[Opening Data section]

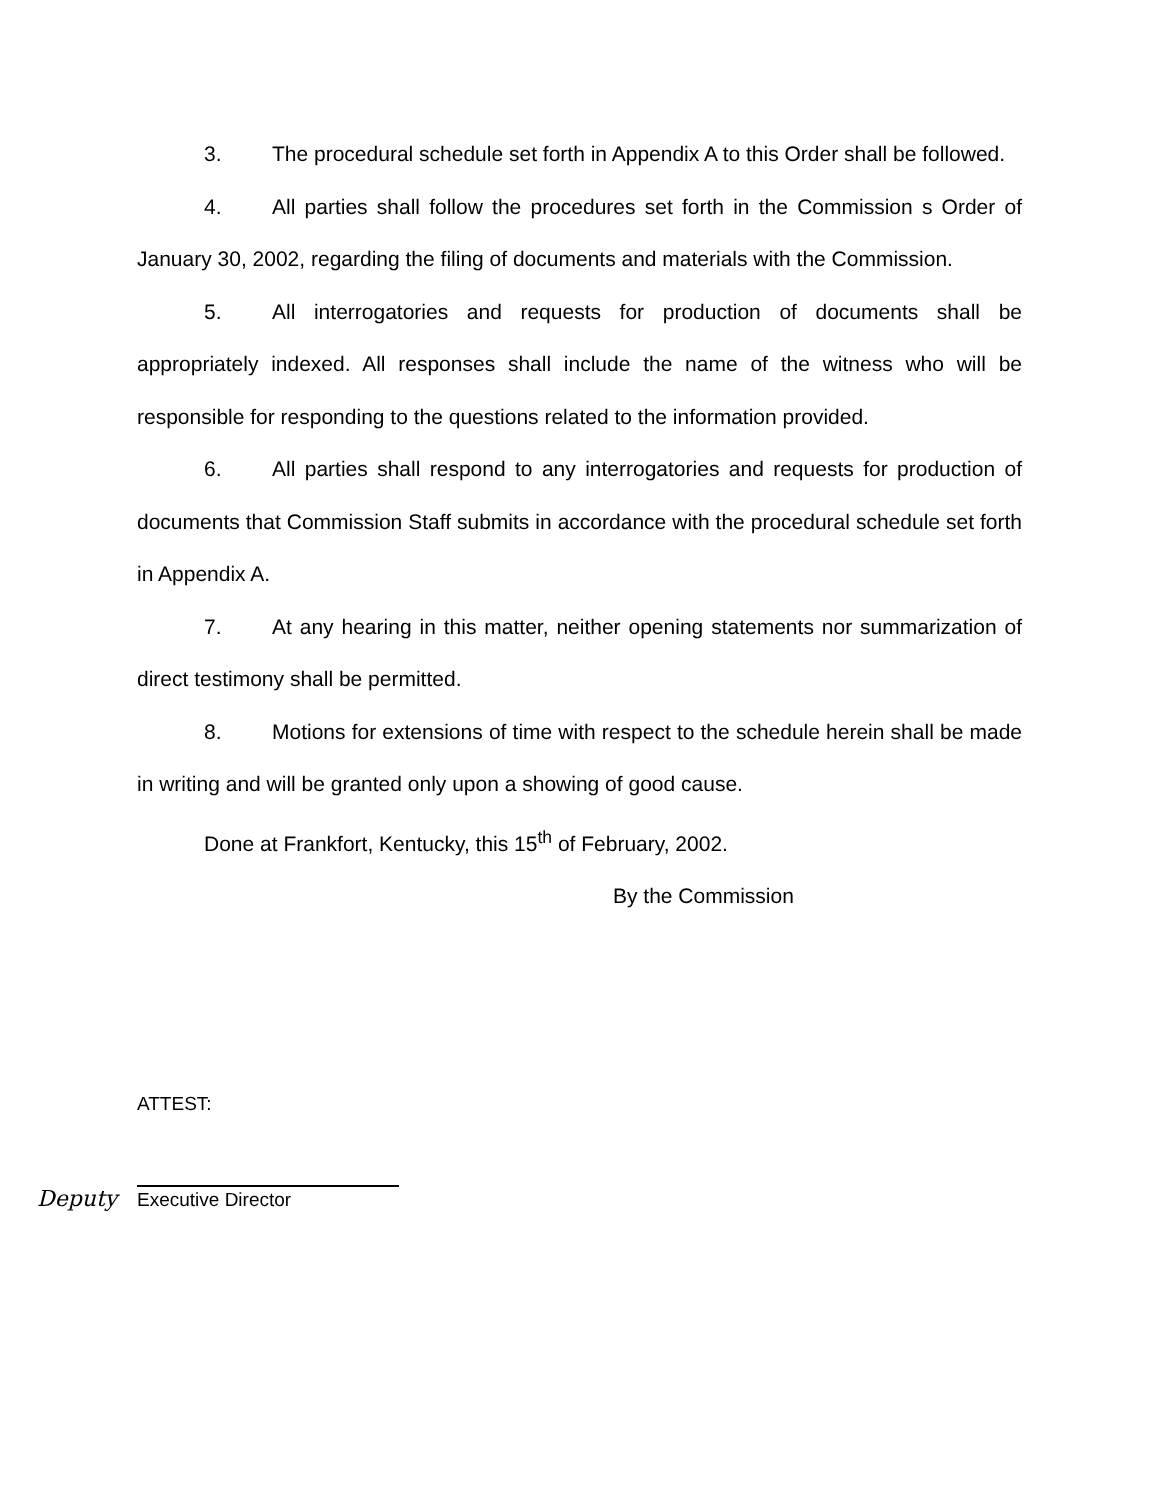3. The procedural schedule set forth in Appendix A to this Order shall be followed.
4. All parties shall follow the procedures set forth in the Commission s Order of January 30, 2002, regarding the filing of documents and materials with the Commission.
5. All interrogatories and requests for production of documents shall be appropriately indexed. All responses shall include the name of the witness who will be responsible for responding to the questions related to the information provided.
6. All parties shall respond to any interrogatories and requests for production of documents that Commission Staff submits in accordance with the procedural schedule set forth in Appendix A.
7. At any hearing in this matter, neither opening statements nor summarization of direct testimony shall be permitted.
8. Motions for extensions of time with respect to the schedule herein shall be made in writing and will be granted only upon a showing of good cause.
Done at Frankfort, Kentucky, this 15<sup>th</sup> of February, 2002.
By the Commission
ATTEST:
Deputy
Executive Director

[Closing Data section]

Work instruction -> Repeat the full listing above exactly, with no pictures in the copy.

Solution for this task ->
3. The procedural schedule set forth in Appendix A to this Order shall be followed.
4. All parties shall follow the procedures set forth in the Commission s Order of January 30, 2002, regarding the filing of documents and materials with the Commission.
5. All interrogatories and requests for production of documents shall be appropriately indexed. All responses shall include the name of the witness who will be responsible for responding to the questions related to the information provided.
6. All parties shall respond to any interrogatories and requests for production of documents that Commission Staff submits in accordance with the procedural schedule set forth in Appendix A.
7. At any hearing in this matter, neither opening statements nor summarization of direct testimony shall be permitted.
8. Motions for extensions of time with respect to the schedule herein shall be made in writing and will be granted only upon a showing of good cause.
Done at Frankfort, Kentucky, this 15<sup>th</sup> of February, 2002.
By the Commission
ATTEST:
Deputy
Executive Director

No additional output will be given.